To be clear, most of those cases Koehler is referring to involved charges brought against individuals affiliated with small- to mid-size privately held organizations, not large, multinational publicly held companies.

Compliance lessons

The central message for legal and compliance executives to take from the Harris case is the value-add of conducting thorough pre- and post-acquisition due diligence.

Although Carefx China represented less than 0.1 percent of Harris’ total revenue, Harris engaged in substantial due diligence prior to closing on the acquisition, including conducting interviews of the relevant executives, Kent says. Ultimately, that level of pre-acquisition due diligence, in part, made up its “strong and compelling presentation to the government,” he says.

Its swift post-acquisition measures also won points with the SEC. “Although only able to perform limited pre-acquisition due diligence on the subsidiary, Harris took immediate and significant steps after the acquisition to train staff in China and integrate the subsidiary into Harris’ system of internal accounting controls,” the SEC said.

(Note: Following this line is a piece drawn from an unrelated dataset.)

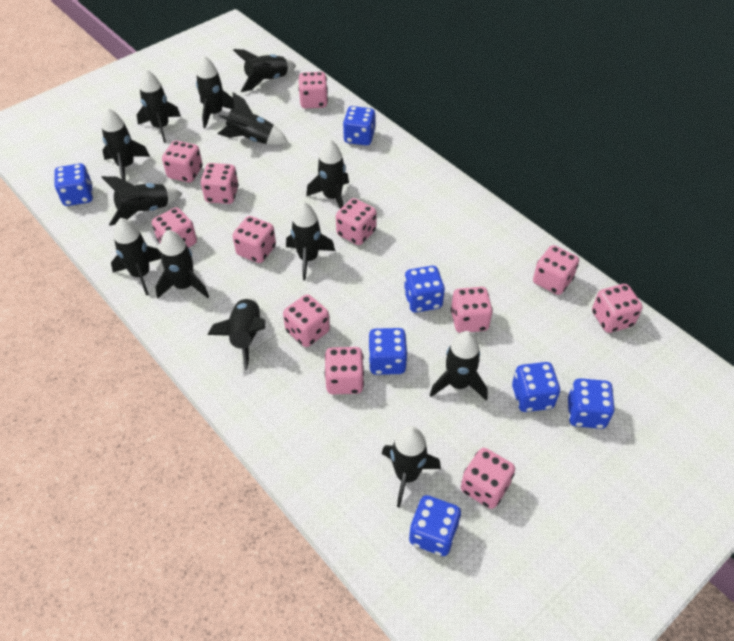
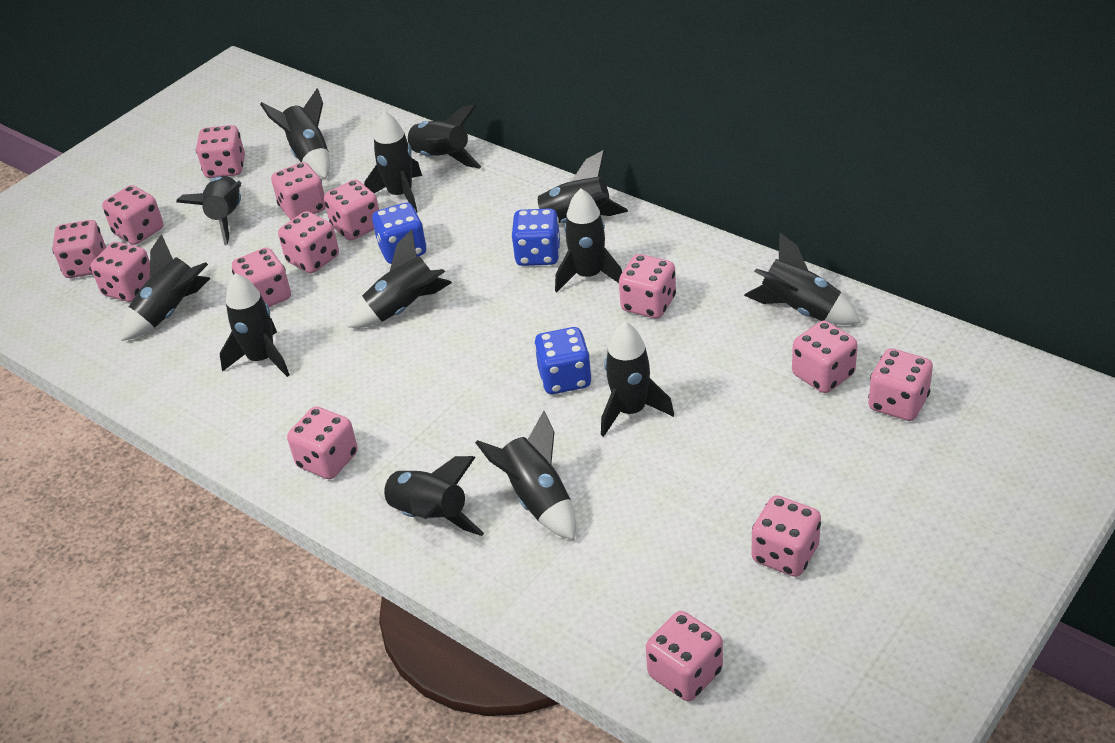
blue dice: [54,164,93,206] [343,106,376,146] [368,328,408,375] [404,266,445,312] [409,495,461,556] [512,362,560,412] [568,378,615,429] = 7 -> [372,203,426,264] [511,208,560,266] [534,327,592,394] = 3
pink dice: [152,208,197,248] [162,141,203,183] [201,163,239,204] [233,216,276,263] [283,294,330,347] [299,72,328,109] [324,347,364,394] [336,198,377,245] [451,287,493,333] [461,448,515,509] [533,245,579,295] [592,284,643,333] = 12 -> [52,220,106,278] [91,242,150,302] [102,185,163,245] [196,125,245,178] [232,248,291,307] [271,162,326,220] [278,211,339,273] [287,406,358,479] [324,180,379,241] [619,254,676,319] [646,611,723,701] [752,495,821,577] [792,321,858,393] [868,348,933,421] = 14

Kent adds that “within a month of acquisition, Harris did in-person training in China, conducted by one of its top anti-corruption in-house attorneys, set up an anonymous complaint hotline, and otherwise moved forward to integrate the company into its compliance process,” he says.

As a direct result of these post-acquisition measures, the SEC said, Harris discovered the misconduct at the subsidiary within five months of the acquisition.

The case also highlights the benefits of “exemplary cooperation.” For other companies undergoing an FCPA investigation, “exemplary cooperation” in the eyes of prosecutors typically involves producing witnesses, including those from overseas, producing and translating key documents, and generally responding to government inquiries.

In a post-Yates Memo regulatory environment, at a time when regulators have reinvigorated their focus on individual culpability, Kent says, the Harris case further signals that, where accounting violations are involved, companies also “need to be ready to produce evidence that relates to the accounting systems and the accounting issues that might arise in connection with any investigation.”

From a big-picture perspective, the Harris case is a positive development for the compliance community and offers at least a bit more perspective from prosecutors on the actual benefits of due diligence, compliance, and cooperation credit.